It took years (maybe I should say it is taking years) for me to really feel and believe that I am deeply accepted and loved by Jesus. But I am and that truth is pretty firmly established in my heart.

End of story…right?

If you have stuck around—and I hope you have—this is actually where I show the gentleness of Jesus. It took about ten years for the Lord to uproot those feelings of guilt and shame from my past sin.

He began His gospel work by firmly planting my identity in Himself. By helping me see that I am forgiven…no matter what. That I am accepted by Him…no matter what. It took times of pain for him to accomplish this, but He has done it well. At times I’ve been brought to what felt like the pit only to be met with His loving acceptance.

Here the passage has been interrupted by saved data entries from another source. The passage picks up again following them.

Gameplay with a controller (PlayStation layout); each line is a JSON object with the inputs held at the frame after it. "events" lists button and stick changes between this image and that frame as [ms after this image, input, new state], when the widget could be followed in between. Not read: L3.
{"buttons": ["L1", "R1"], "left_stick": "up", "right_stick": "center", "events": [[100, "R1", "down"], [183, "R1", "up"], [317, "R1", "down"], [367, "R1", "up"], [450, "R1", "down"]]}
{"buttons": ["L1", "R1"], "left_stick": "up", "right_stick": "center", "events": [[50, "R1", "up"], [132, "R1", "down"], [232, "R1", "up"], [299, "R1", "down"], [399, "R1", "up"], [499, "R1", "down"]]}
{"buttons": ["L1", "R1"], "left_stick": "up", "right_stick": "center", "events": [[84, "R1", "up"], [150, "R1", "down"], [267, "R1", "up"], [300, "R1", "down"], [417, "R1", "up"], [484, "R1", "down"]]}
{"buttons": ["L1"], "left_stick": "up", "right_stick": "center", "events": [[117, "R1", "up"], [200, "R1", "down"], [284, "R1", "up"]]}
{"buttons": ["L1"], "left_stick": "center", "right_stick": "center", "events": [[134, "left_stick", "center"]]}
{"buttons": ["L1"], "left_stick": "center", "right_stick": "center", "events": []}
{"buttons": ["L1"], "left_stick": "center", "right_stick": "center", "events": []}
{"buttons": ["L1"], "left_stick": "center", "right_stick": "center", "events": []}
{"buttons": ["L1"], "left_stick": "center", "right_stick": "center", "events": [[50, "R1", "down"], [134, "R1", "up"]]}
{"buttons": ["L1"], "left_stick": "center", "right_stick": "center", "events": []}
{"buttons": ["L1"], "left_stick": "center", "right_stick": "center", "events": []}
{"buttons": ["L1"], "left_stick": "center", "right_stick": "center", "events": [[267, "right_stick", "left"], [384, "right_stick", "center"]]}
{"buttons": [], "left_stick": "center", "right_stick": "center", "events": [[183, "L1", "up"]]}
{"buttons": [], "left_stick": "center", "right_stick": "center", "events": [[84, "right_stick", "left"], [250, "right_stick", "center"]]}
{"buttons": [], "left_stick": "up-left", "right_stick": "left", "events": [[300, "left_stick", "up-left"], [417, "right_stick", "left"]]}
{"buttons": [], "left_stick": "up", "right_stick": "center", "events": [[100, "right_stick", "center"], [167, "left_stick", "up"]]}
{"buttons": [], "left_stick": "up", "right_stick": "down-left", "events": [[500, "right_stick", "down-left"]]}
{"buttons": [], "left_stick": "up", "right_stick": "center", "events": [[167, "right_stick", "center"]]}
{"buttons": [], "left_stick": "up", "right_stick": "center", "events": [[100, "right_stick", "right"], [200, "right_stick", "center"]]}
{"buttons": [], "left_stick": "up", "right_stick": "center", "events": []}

Once he firmly established in my heart His love for me, THEN he began some deep gospel work. For almost ten years he didn’t really confront the idolatry in my heart. He very gently assured me of His love and care…

And then he started ripping me to shreds.

He started killing me. Rocking my worldview. Exposing my faulty identity. Taking it all away until I had nothing left. I had developed a view that I was sexually pure because I didn’t do the bad stuff. Through the Lord’s help I had conquered sexual immorality, pornography, and all of that. That is to be celebrated, but not rested upon. He kicked down this self-righteousness as well.

Purity isn’t simply not doing the bad stuff—it’s so much more. And here I began seeing that for ten years the Lord convinced me that He wants that tattered and broken and detestable chocolate cake. Once I became convinced of this the Lord gently began his work of throwing away that old cake and rebuilding something whole and new in its place.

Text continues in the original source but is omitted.